The following resolution applies only to the Overcloud installation failure. Do not use this resolution for Overcloud scaling (Ceph storage/compute expansion/HCI) failure.

Solution 1
Action

When the Overcloud installation fails with Stack overcloud CREATE_FAILED error messages /home/stack/overcloud_install.log, delete the Overcloud.

  1. Delete the Overcloud using the following command:
    nps deploy -s vim_overcloud -a overcloud-delete
  2. Ensure that the status of the delete command displays OVERCLOUD_DELETED, using the following command:
    root@npsvm rhosp]# nps show --data vim --node overcloud
  3. Confirm the deletion of the Overcloud, log in to the Undercloud VM, and run the following commands:
    source stackrc
    openstack stack list

    Verify that the Overcloud stack is not displayed.
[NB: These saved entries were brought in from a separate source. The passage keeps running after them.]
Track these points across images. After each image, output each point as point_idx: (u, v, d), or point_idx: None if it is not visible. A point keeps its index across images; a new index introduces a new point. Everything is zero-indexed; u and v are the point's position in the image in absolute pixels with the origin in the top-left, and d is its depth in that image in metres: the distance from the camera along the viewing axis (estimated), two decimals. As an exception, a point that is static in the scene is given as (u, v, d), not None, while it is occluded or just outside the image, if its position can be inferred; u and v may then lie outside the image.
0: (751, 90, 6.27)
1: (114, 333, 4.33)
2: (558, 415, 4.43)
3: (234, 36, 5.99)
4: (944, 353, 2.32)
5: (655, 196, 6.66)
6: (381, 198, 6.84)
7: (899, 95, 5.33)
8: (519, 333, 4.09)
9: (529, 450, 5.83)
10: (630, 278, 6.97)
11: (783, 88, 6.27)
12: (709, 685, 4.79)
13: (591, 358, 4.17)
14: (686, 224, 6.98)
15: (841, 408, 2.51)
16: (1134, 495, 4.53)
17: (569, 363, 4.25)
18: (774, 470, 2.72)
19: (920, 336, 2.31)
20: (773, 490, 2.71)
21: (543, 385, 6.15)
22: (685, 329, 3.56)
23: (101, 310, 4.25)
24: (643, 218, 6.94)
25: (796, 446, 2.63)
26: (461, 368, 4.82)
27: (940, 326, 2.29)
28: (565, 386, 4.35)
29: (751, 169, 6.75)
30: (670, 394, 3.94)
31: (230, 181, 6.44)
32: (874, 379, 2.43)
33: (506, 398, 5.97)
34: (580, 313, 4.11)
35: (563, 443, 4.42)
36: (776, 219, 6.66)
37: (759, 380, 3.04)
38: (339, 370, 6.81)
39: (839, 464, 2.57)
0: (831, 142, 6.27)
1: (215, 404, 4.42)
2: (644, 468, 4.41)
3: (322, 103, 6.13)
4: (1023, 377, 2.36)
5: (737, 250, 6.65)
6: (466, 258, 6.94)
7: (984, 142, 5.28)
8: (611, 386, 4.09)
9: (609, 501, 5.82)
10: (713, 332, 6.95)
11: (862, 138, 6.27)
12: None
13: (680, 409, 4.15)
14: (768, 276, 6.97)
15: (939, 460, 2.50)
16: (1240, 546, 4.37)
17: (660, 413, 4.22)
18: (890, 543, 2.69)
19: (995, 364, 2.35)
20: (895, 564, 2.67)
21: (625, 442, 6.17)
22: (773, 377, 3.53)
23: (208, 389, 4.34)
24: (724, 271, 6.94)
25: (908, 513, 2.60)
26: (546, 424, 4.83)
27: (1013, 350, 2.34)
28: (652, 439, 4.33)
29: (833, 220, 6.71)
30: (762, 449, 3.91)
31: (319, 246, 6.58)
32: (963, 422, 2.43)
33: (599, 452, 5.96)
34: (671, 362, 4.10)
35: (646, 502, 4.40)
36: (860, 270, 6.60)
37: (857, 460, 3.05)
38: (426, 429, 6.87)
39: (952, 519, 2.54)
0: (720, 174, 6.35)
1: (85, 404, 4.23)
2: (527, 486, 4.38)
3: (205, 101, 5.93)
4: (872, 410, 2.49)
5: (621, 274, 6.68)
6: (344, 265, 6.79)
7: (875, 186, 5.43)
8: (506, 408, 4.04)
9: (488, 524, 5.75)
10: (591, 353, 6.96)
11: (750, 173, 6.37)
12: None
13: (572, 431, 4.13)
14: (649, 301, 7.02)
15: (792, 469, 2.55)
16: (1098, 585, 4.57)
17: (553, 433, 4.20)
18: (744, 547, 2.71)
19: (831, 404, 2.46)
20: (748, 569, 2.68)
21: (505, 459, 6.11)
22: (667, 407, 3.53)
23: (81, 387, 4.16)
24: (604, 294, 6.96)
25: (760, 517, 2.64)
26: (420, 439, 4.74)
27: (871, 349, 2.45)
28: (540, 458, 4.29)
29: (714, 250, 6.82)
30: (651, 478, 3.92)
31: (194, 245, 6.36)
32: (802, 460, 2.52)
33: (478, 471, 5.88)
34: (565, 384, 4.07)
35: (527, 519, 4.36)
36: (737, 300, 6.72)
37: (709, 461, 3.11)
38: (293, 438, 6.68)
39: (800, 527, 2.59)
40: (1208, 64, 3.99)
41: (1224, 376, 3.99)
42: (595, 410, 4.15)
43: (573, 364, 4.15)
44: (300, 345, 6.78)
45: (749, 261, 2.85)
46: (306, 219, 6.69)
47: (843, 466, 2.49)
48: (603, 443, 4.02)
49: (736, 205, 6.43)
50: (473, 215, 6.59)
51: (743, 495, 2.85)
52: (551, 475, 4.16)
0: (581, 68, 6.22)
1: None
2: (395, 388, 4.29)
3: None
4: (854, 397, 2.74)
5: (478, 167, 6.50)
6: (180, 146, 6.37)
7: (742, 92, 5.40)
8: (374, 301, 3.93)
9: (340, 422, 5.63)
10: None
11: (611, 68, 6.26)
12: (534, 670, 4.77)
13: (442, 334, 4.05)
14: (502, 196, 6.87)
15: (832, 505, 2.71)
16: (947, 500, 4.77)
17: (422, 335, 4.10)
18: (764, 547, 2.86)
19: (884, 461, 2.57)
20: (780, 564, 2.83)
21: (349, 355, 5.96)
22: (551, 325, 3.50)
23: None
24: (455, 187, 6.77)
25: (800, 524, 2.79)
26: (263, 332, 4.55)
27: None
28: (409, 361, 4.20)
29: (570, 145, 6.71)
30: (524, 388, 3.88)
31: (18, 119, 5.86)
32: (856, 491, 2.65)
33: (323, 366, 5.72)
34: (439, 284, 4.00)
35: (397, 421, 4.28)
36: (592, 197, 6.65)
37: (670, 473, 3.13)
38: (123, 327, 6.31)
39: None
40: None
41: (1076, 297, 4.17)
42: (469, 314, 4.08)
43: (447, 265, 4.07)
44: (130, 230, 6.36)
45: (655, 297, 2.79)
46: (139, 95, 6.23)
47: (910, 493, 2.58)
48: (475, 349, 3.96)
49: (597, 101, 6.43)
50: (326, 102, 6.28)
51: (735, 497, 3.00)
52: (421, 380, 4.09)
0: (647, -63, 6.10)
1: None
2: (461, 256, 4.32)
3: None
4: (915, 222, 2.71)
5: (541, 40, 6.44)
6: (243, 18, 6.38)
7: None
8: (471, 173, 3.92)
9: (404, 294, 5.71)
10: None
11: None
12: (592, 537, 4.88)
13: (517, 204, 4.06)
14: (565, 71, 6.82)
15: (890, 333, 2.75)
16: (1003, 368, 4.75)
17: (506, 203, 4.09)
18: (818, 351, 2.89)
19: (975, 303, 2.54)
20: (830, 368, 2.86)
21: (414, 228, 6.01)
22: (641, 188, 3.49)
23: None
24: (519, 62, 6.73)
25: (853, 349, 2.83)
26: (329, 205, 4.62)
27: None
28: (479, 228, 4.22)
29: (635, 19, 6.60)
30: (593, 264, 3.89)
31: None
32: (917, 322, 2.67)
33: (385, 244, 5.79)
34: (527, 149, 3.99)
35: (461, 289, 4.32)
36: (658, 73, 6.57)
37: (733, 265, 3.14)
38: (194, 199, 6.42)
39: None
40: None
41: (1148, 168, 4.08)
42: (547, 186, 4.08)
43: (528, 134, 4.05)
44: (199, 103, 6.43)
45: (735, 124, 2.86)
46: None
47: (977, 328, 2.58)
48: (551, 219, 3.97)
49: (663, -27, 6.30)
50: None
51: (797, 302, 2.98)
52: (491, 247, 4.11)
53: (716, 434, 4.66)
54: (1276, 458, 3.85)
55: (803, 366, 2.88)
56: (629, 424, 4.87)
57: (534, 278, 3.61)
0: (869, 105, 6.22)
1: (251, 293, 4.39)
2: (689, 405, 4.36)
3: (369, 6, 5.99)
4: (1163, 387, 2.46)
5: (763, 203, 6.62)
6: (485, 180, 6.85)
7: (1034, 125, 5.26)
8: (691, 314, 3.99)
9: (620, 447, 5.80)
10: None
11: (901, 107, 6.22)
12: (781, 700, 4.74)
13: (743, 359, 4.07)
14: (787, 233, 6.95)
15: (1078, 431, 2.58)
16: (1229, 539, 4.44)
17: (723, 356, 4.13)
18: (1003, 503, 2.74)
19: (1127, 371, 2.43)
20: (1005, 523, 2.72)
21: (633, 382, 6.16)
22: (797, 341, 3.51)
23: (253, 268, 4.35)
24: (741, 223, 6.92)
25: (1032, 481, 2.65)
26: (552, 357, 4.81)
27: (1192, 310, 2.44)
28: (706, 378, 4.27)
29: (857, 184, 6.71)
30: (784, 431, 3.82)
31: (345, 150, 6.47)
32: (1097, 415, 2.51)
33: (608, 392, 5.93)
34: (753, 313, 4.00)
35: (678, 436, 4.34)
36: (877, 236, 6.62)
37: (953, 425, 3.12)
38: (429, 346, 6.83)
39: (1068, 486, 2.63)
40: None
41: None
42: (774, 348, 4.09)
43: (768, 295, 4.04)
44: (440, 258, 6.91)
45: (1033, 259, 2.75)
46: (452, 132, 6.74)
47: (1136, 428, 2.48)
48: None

  4. To check the status of all the nodes, run the following command and ensure that all the nodes are in Available state.
    openstack baremetal node list
  5. Install the Overcloud again using the following command:
    nps deploy -s vim_overcloud -a overcloud-install
Solution 2
Action
  1. Log in to the undercloud VM and navigate to the path /home/stack and check the log file "overcloud_install.log".

If the message "CREATE_FAILED Resource CREATE failed: Error: resources.NetworkDeployment: Deployment to server failed: deploy_status_code : Deployment exited with non-zero status code: 1" is seen for any of the overcloud controller nodes, proceed with the following steps:

  1. Log in to the iLO console of the overcloud controller/s as "root" user.
  2. Check the detailed logs using the following command:

    journalctl -u os-collect-config

  3. Traverse through the logs carefully and check if for any interface the message is displayed as "not identified as an active nic".
  4. If this message is found, exit the journalctl and check the names of the interfaces in the server using the command – "ip a".
  5. Get the interface names for the management (FLR) NICs and data (PCI) NICs.
  6. Log in to the undercloud VM and navigate to the "templates" directory in the Undercloud VM:

    cd /home/stack/templates

  7. Navigate to the path "/templates/nic-configs".
  8. Replace the management (FLR) NIC and data (PCI) NIC port names with the actual port names by editing the "controller.yaml" file:
    1. Management (FLR) NIC port names can be found as members under the type "Linux bond" and name "br-mgmt".

    2. Data (PCI) NIC port names can be found as a nested-member under the type "ovs_bridge" and name "br-data".

  9. Save the file after the changes are done.
  10. Delete the failed stack using the following command:
    source stackrc
    heat stack-delete overcloud
  11. Log in to the NPS Toolkit VM and execute the following individual command to trigger the overcloud installation:

    nps deploy -s vim_overcloud -a overcloud-install

    NOTE:

    Since the templates are manually edited, do not run the autodeploy command as it will recreate the templates again.